Feb. 22 (Bloomberg) -- Singapore police said a Singaporean man is helping authorities in their probe into international soccer match-fixing.
Dan Tan Seet Eng is assisting Singapore authorities in their investigations, the police said in an e-mailed statement. Tan couldn’t be reached for comment as his contact details aren’t available in Singapore’s public telephone directory.
Europol, Europe’s law enforcement agency, said Feb. 4 a Singapore-based operation tried to fix more than 380 games, including World Cup and European Championship qualifiers, to generate more than 8 million euros ($10.6 million) in profit. An 18-month investigation, Operation VETO, found 425 match officials, club executives, players and criminals in 15 countries worked to cheat.
Interpol, the International Criminal Police Organization, yesterday arrested Admir Suljic, a soccer match-fixing suspect wanted by Italian authorities. The arrest followed “close cooperation between Italian and Singaporean police,” Interpol said in an e-mailed statement.
Singapore police said it informed the National Crime Bureau Rome of the travel plans of a person wanted by Italian authorities probing match-fixing. The person, who wasn’t identified by Singapore police, had since been arrested.
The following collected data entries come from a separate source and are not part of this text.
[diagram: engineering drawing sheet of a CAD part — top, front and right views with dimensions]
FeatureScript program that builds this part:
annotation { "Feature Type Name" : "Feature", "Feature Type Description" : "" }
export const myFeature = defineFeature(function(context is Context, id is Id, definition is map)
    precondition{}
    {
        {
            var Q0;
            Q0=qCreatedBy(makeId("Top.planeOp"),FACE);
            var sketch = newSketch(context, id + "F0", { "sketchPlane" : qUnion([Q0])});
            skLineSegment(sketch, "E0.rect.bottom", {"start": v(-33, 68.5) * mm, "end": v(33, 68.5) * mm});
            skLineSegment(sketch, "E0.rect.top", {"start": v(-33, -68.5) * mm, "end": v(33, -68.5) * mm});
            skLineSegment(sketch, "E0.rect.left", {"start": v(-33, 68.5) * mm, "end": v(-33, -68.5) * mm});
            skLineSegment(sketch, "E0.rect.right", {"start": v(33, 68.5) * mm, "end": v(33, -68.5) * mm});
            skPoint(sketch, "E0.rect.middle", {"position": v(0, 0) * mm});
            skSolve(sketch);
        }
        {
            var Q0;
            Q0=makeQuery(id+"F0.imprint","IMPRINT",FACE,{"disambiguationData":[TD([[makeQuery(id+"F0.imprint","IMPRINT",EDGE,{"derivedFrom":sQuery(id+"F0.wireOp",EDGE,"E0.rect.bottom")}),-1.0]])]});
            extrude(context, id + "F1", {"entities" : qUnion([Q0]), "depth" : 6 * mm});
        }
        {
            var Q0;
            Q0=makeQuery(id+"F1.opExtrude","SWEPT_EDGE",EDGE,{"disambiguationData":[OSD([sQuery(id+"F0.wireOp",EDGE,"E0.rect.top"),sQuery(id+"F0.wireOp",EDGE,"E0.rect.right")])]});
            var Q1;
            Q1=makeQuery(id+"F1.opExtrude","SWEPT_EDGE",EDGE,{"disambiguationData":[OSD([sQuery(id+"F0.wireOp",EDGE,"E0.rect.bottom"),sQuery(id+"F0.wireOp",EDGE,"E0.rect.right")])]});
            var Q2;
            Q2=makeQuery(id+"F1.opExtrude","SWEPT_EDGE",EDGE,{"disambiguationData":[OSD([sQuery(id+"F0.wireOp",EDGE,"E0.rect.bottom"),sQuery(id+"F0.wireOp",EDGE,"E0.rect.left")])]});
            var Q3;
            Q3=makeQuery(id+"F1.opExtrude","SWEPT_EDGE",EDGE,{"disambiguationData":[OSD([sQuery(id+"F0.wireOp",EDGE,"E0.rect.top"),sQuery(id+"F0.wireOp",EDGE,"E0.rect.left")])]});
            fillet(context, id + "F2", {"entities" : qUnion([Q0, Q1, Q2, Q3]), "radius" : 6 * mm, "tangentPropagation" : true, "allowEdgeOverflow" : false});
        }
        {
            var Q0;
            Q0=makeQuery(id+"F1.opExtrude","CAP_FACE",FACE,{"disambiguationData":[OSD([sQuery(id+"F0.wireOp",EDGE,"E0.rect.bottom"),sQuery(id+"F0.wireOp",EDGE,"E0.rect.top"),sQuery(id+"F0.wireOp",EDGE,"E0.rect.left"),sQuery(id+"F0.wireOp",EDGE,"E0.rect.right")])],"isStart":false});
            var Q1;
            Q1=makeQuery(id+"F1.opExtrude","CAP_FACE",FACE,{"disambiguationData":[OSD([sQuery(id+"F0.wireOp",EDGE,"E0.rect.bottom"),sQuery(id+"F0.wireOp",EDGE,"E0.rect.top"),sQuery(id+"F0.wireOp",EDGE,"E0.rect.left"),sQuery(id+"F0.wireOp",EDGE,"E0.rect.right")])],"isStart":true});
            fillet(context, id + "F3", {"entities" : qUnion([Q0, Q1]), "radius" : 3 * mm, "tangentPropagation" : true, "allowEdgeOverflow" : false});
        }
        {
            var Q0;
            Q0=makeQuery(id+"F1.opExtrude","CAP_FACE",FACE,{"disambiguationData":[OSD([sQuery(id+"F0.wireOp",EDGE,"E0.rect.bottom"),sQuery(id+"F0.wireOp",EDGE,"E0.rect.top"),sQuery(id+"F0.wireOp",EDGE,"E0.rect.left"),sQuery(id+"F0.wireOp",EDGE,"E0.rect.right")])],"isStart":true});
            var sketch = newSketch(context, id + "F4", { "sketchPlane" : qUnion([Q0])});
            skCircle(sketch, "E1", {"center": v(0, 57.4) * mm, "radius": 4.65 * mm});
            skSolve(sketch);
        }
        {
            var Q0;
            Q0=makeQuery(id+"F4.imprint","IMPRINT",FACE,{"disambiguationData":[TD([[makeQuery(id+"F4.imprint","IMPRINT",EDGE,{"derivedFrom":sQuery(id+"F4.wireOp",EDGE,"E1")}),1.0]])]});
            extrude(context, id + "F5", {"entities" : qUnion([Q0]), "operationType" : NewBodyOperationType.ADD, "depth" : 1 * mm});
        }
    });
Singapore is sending four senior officers to Interpol’s headquarters in Lyon, France, to join its Global Anti-Match-Fixing task force, the police said in a separate e-mailed statement yesterday.
“Singapore is committed to eradicating match-fixing as a transnational crime and protect the integrity of the sport and will pursue such cases vigorously with a view to bringing perpetrators to justice,” the police said. The Interpol mission “will enable us to build a concrete case, not just against individuals, but also against the syndicates involved.”